Personalisation in customer experience is not about technology. It is about making someone feel recognised. The technology is just how you remember.

The Difference Between Personalisation and Using Someone's Name
Most companies think personalisation means inserting a first name into an email subject line. That is mail merge, not personalisation. Real personalisation means adjusting the experience based on what you know about the customer's behaviour, preferences, and history. It means showing a returning customer different options than a first-time visitor. It means not asking for information you already have.
When I work on personalisation strategies with clients, the first question is: what do you actually know about your customers, and where does that data live? Most companies collect far more customer data than they use. The information sits in a CRM, a POS system, an email platform, and a loyalty database, all disconnected. The customer tells the company the same thing four times across four channels and gets treated like a stranger each time.

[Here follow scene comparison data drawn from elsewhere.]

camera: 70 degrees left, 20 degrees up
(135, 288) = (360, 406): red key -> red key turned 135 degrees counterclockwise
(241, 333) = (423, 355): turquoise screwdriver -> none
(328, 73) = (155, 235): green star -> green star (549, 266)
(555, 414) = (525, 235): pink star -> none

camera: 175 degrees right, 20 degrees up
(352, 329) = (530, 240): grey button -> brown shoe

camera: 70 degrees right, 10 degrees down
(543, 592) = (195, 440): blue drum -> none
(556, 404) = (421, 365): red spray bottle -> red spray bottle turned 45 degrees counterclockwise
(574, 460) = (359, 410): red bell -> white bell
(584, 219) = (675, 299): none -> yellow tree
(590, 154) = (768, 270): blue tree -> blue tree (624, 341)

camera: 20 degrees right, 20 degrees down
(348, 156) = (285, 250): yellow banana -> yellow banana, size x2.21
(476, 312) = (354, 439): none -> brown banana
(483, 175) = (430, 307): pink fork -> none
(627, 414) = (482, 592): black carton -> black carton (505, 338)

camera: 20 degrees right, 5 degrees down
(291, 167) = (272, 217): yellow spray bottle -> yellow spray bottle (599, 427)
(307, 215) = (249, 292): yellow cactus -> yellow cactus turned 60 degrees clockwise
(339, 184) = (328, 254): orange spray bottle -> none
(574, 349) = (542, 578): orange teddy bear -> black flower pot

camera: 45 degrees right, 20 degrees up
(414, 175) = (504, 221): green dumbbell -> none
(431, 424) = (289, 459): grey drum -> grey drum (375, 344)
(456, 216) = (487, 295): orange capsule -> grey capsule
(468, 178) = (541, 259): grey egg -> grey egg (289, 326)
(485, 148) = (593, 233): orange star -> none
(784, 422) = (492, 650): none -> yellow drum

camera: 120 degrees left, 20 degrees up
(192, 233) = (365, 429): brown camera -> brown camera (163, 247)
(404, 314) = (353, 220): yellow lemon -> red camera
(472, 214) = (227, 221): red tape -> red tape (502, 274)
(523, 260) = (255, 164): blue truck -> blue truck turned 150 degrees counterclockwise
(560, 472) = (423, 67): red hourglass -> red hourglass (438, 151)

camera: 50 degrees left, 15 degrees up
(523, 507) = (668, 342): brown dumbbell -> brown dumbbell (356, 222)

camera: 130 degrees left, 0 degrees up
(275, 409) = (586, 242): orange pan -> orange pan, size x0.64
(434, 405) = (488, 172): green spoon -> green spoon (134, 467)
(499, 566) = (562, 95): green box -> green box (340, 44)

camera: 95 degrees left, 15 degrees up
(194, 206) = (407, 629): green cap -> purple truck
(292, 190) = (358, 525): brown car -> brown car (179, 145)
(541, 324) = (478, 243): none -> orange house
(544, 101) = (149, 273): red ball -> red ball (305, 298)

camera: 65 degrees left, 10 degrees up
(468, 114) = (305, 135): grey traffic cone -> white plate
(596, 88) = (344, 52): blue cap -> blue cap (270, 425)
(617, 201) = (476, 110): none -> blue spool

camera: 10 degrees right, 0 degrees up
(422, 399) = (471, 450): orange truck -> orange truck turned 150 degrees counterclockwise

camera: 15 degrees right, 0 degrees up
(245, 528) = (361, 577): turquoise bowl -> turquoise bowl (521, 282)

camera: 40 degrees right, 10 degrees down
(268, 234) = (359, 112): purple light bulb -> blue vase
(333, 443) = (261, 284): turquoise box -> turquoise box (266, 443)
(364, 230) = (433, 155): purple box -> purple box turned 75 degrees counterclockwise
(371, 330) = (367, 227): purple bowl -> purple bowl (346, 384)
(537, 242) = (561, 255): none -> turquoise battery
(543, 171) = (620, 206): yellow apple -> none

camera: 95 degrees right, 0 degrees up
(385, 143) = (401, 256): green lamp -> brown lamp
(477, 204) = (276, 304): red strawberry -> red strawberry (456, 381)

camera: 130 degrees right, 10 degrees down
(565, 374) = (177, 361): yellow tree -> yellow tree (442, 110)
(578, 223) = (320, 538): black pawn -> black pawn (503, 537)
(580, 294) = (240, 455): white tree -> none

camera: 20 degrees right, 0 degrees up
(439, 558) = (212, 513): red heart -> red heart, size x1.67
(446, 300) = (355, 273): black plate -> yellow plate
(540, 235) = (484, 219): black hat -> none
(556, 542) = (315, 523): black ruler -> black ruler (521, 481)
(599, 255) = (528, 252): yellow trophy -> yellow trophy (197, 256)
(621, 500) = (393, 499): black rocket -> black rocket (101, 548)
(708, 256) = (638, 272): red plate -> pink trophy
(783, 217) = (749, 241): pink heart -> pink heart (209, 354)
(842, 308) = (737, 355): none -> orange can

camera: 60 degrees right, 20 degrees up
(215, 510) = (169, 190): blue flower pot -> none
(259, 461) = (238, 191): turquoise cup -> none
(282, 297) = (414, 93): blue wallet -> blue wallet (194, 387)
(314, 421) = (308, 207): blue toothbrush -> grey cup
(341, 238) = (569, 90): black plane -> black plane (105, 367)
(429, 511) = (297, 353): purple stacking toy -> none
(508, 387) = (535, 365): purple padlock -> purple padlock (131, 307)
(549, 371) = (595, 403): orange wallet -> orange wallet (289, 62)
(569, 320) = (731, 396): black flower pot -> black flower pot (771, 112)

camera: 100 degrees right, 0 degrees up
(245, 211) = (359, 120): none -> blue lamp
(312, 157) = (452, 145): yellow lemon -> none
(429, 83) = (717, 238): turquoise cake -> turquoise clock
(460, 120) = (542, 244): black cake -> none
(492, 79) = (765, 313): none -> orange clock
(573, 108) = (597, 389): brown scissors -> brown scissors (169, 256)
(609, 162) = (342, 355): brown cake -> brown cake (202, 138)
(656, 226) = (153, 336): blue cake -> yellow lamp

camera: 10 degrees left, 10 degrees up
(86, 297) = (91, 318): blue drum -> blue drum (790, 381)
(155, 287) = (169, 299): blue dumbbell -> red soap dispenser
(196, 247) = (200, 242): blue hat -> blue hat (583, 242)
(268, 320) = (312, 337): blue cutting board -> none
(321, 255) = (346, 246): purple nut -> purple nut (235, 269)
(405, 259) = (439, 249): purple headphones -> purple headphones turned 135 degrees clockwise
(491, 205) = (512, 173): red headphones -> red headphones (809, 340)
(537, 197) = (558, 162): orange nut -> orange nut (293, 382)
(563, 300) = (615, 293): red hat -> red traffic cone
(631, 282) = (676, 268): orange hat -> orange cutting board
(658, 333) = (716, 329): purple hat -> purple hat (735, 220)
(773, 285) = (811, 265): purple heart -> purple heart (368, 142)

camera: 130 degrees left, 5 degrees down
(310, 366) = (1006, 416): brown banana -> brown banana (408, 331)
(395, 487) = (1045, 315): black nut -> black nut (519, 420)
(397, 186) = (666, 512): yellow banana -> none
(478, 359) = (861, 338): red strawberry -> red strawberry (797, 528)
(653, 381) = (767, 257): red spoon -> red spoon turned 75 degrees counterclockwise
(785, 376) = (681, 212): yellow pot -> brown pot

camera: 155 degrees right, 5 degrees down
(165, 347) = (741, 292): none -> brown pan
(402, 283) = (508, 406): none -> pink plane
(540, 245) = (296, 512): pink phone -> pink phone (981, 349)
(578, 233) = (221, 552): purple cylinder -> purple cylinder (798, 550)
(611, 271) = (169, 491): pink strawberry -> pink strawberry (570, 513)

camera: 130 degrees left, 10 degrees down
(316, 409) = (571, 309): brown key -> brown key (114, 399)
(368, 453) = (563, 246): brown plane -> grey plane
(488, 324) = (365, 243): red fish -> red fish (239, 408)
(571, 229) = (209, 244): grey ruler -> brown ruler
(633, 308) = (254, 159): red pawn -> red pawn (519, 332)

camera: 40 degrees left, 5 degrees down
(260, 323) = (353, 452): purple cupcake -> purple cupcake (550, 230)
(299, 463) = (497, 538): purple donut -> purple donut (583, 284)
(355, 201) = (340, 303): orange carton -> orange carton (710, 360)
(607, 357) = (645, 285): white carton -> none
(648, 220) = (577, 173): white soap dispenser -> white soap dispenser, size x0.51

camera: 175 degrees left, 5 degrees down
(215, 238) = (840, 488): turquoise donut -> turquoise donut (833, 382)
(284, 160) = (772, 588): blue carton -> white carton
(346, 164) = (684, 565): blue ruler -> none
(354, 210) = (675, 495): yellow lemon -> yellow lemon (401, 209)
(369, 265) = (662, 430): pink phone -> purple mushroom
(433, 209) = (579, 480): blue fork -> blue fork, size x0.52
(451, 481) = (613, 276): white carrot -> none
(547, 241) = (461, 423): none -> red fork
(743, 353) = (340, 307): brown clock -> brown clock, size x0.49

Where Personalisation Produces Results
Recommendations That Make Sense
The simplest form of personalisation is recommending something based on past behaviour. A bookshop that knows you bought three history books should not recommend romance novels. An automotive service centre that knows your car is three years old should proactively suggest the maintenance package for your mileage bracket. This is not sophisticated AI. It is basic attention to customer data.
Communication That Respects the Relationship
A customer who has been buying from you for five years should not receive the same welcome email as someone who just signed up. A customer who called with a complaint yesterday should not get a marketing email today. Timing and context are forms of personalisation that cost nothing except awareness.

Journey Stages, Not Demographics
The most effective personalisation I have seen is based on where someone is in their customer journey, not their age or gender. A first-time visitor to your website needs trust signals and social proof. A returning visitor who has looked at the same product three times needs a reason to commit. A loyal customer needs recognition and preferential treatment. Each of these requires a different message, different content, and different call to action.
At Dallal, we think about personalisation through the lens of property search behaviour. Someone who has saved five apartments in Salmiya does not need to see villas in Jahra. Someone who has been searching for three months is further along in their decision than someone who started yesterday. The experience adapts to what the user's behaviour tells us, not to a generic profile.

Start With What You Have
Companies delay personalisation because they think it requires a massive technology investment. It does not. If you have a customer list with purchase history, you can segment it manually. If you have a CRM with notes from past interactions, you can use those notes. If you have a website with analytics, you know which pages people visit most and can adjust accordingly.
The London hotel that personalised my check-in did not use AI. They used a guest profile system that recorded preferences from previous stays. A staff member read the profile before I arrived. That is technology in service of a human interaction, which is what great customer experience looks like. The tool enabled the moment. The person delivered it.